About this task: Report how many lines in the records carry the string "storage", and give no further text.
Excerpted data below:
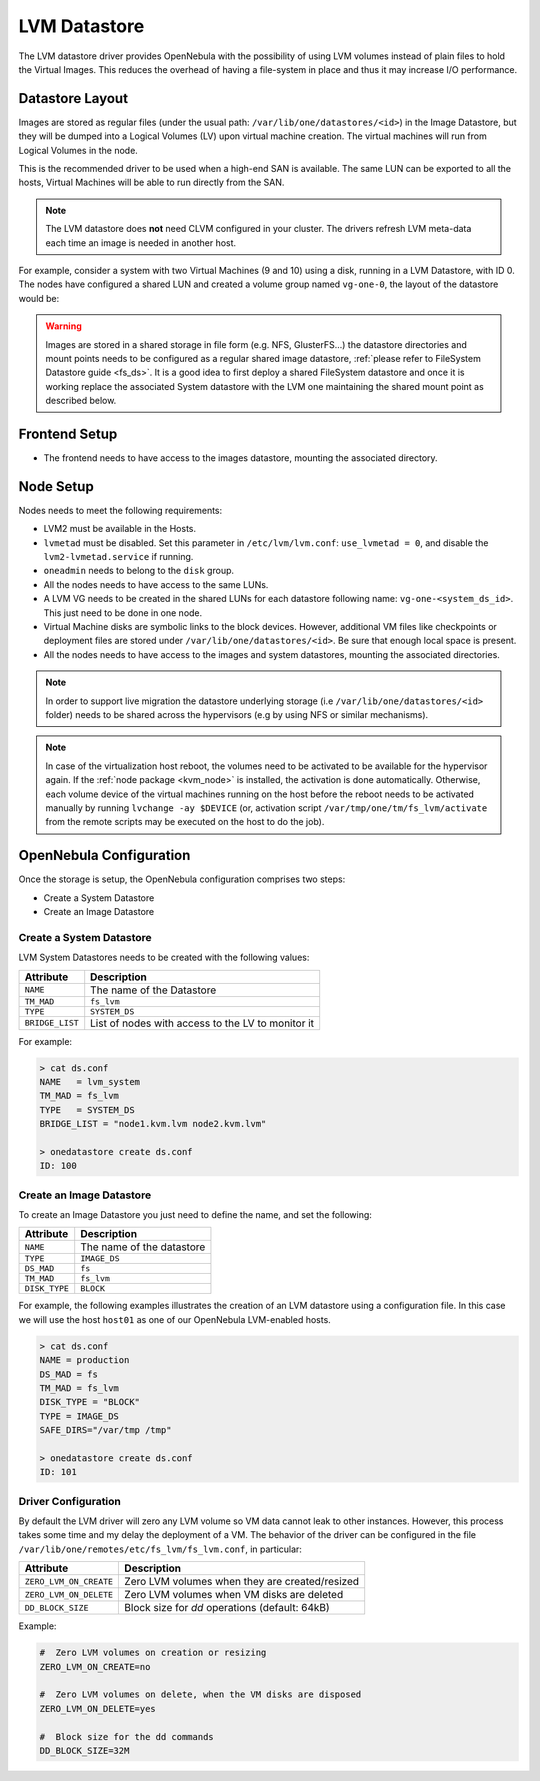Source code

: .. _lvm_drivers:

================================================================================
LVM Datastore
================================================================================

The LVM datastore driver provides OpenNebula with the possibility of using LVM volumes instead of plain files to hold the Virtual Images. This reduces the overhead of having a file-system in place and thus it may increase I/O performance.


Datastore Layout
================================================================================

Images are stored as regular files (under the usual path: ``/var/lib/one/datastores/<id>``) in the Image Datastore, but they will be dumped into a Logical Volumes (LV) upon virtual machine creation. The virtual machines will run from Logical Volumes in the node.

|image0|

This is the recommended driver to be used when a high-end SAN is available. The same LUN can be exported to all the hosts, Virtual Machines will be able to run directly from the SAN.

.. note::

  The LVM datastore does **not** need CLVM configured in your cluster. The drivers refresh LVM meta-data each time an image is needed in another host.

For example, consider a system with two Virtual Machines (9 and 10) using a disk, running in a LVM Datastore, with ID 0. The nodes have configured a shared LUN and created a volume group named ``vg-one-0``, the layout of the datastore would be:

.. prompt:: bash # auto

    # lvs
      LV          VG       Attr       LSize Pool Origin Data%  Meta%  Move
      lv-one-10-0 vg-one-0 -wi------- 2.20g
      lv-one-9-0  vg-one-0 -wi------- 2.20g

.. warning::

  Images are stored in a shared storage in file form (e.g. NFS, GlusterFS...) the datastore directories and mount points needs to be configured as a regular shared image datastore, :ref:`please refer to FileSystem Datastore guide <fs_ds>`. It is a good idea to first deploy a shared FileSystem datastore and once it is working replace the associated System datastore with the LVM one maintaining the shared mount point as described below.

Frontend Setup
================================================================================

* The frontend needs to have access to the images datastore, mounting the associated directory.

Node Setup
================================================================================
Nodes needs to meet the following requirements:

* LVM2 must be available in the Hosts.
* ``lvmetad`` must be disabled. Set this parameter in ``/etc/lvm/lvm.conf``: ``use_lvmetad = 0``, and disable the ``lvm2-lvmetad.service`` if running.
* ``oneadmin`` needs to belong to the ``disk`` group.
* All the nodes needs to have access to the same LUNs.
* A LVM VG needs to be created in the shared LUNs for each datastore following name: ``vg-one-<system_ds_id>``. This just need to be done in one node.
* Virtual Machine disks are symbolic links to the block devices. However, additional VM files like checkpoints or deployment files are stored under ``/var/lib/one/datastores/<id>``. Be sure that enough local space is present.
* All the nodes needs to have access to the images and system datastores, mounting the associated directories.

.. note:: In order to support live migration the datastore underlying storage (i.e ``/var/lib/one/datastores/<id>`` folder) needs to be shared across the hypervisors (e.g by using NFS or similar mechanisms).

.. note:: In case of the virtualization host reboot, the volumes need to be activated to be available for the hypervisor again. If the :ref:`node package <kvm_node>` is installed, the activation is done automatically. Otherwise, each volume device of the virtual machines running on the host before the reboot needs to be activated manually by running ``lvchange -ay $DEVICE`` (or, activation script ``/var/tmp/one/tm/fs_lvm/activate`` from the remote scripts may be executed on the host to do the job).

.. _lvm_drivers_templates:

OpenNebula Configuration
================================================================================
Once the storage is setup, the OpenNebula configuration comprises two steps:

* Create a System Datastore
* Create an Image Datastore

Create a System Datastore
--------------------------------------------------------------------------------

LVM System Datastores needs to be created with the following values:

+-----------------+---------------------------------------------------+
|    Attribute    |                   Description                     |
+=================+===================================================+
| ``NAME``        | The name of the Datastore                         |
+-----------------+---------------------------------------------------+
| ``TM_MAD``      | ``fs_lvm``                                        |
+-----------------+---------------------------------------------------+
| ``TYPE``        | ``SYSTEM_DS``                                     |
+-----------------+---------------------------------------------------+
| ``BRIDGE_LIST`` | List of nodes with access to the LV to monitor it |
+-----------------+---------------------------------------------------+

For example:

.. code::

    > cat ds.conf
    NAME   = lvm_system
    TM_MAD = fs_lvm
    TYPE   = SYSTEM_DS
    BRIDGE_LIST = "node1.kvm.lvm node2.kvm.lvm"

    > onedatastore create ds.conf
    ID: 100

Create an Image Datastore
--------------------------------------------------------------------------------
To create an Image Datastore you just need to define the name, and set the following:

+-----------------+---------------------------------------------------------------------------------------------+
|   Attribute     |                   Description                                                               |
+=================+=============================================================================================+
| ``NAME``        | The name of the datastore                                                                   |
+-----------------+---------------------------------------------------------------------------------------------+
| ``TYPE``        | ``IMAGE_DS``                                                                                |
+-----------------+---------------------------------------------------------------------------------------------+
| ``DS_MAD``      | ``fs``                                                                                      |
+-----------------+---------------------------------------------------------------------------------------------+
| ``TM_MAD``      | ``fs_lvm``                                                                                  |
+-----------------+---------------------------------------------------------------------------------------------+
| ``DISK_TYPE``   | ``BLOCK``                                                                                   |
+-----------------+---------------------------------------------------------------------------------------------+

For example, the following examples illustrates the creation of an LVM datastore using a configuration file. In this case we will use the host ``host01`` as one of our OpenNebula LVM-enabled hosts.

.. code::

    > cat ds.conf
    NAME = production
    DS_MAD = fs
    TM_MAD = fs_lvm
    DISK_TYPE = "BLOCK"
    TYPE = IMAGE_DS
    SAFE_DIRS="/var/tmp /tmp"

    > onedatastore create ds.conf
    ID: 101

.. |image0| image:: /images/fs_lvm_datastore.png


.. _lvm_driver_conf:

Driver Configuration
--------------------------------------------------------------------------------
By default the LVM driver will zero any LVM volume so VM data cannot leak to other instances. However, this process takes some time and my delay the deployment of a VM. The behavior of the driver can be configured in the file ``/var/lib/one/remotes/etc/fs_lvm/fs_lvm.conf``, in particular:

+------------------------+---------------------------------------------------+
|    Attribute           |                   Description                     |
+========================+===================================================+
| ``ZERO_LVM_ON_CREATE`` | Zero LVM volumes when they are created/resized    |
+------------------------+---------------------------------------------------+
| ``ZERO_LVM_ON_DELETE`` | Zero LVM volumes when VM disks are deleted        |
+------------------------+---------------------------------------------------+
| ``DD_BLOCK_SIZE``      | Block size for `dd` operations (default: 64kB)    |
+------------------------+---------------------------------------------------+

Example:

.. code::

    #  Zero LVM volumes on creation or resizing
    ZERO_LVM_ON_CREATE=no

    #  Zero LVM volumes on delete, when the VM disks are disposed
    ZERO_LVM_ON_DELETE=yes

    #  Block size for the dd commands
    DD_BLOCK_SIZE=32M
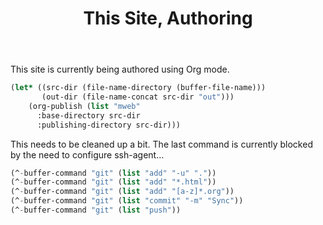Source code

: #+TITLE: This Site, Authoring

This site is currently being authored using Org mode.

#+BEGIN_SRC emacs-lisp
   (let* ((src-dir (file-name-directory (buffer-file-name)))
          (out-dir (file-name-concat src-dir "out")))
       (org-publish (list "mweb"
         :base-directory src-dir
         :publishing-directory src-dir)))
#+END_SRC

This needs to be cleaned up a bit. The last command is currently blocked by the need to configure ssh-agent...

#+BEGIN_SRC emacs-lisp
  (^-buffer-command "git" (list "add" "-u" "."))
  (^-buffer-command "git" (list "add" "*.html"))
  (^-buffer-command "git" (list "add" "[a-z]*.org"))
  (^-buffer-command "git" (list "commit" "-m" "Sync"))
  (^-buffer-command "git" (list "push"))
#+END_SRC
End of Excerpted data.
Exercise result: 3